Host: “This is an interesting development, now over to Chris for some analysis;”

Guest/Commentator: “Thanks Martin, I think it’s pretty clear that this means [insert compelling speculative statement and some further exciting narrative]”

In some respects, this can be seen as no big deal but in fact, it serves as an insight into how the two competing worlds of analysis and narrative are locked in something of a turf war, scrapping over their own very different definitions of the truth.  And make no mistake, it’s a zero-sum game and the stakes are always high.  What we’re encouraged to accept as analysis is opinion, guess work and highly subjective.  It is also, most of the while, extremely convincing.

When opinion, narrative and storytelling (which are both vital elements of human interaction) take over, they have a dramatic impact on the effectiveness of our decision making. Storytelling helps us paper-over the gaps in our knowledge, encourages to apply faulty time lines, makes us feel comfortable about jumping to conclusions over what’s happening and about what we should be doing about it.  In very simple terms, narrative is a hothouse for producing the illusion of certainty.

Furthermore, if we’re the sort of team or organisation that focusses on people and is quick to point and blame, narrative will give us all the comfort we need to carry on in this damaging direction.  When ‘facts’ are fluid or completely absent, virtually any solution can be made to fit virtually any problem. But it doesn’t have to be this way.

As a firm that has worked with 100s of organisations over the past decade, some small, others enormous, we have steadily recognised a fascinating pattern in this area.

Namely, that the overwhelming majority of companies operating without an established problem solving method (one that demands objective analysis) tended to focus most of their problem solving activity on the behaviours of their workforce.  In practice, most of their solutions would fit neatly into what we now describe as The 3 R’s:

  • Re-Train
  • Re-Write
  • Re-Communicate

All 3 of which are eagerly implemented at the expense of better, longer-lasting systemic improvements.

The main issue here is not that training, documentation and communication aren’t vital to running a good business, they are, they really are! It’s that these ‘Re’ solutions usually involve a substantial amount of repeating an action whilst hoping for a different outcome. And that systemic improvements, which are nearly always relegated in this scenario, would offer far stronger solutions that benefit an organisation in the longer term, without having to overload the workforce.

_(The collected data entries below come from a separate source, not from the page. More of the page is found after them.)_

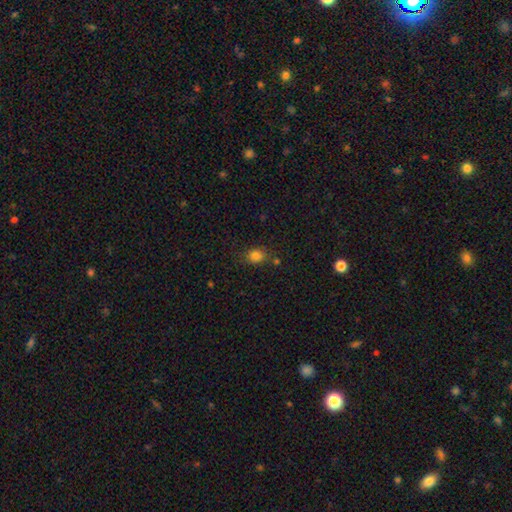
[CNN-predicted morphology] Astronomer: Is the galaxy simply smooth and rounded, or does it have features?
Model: smooth — 81%.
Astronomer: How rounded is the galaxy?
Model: in between — 56% (runner-up: round, 42%).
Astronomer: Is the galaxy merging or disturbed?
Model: none — 74%.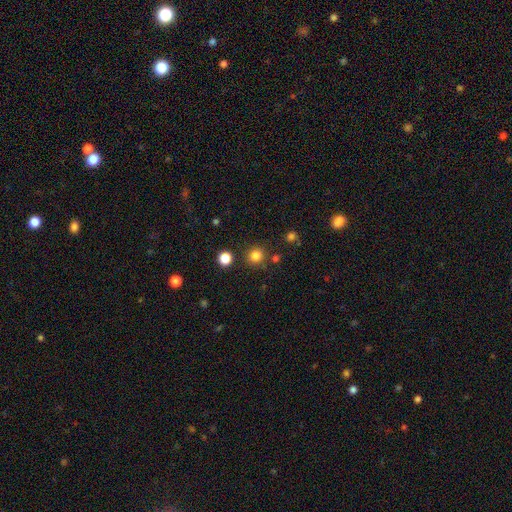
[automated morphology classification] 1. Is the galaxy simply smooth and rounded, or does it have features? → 82% smooth, 14% star or artifact, 4% featured or disk.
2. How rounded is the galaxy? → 91% round, 8% in between, 1% cigar-shaped.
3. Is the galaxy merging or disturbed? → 86% none, 7% minor disturbance, 5% merger, 3% major disturbance.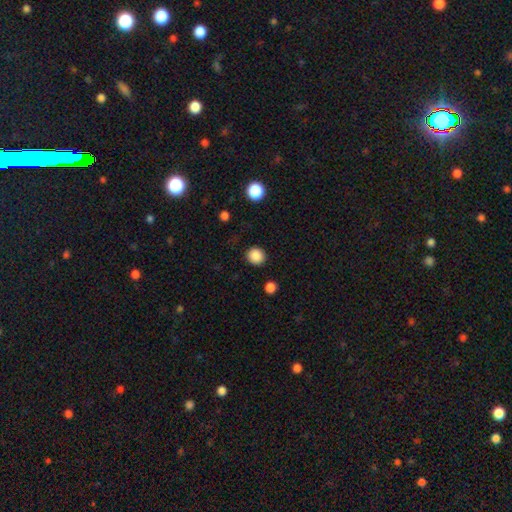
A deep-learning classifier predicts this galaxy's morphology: A smooth galaxy with no disk features (88%) that is round (87%). Merging: none (90%).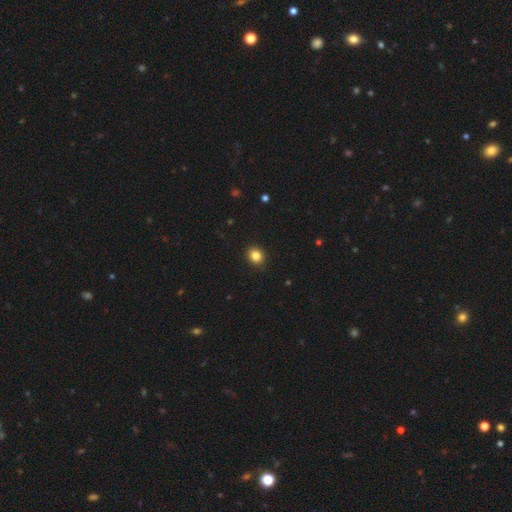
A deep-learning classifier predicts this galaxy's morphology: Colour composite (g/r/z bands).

Some of this probably sounds familiar.  It is very common for teams and businesses, particularly those under pressure, to drift away from a structured approach to problem solving (ironically when it is needed the most), leaving opinion and narrative to fill the vacuum. When a structured problem solving method, particularly one that includes a fact-based visual analysis process, is adopted it is virtually impossible to fall into this trap.  The behaviour of people is seen in context and solutions tend to be re-focussed on systems, offering vastly better value and far stronger returns on investment.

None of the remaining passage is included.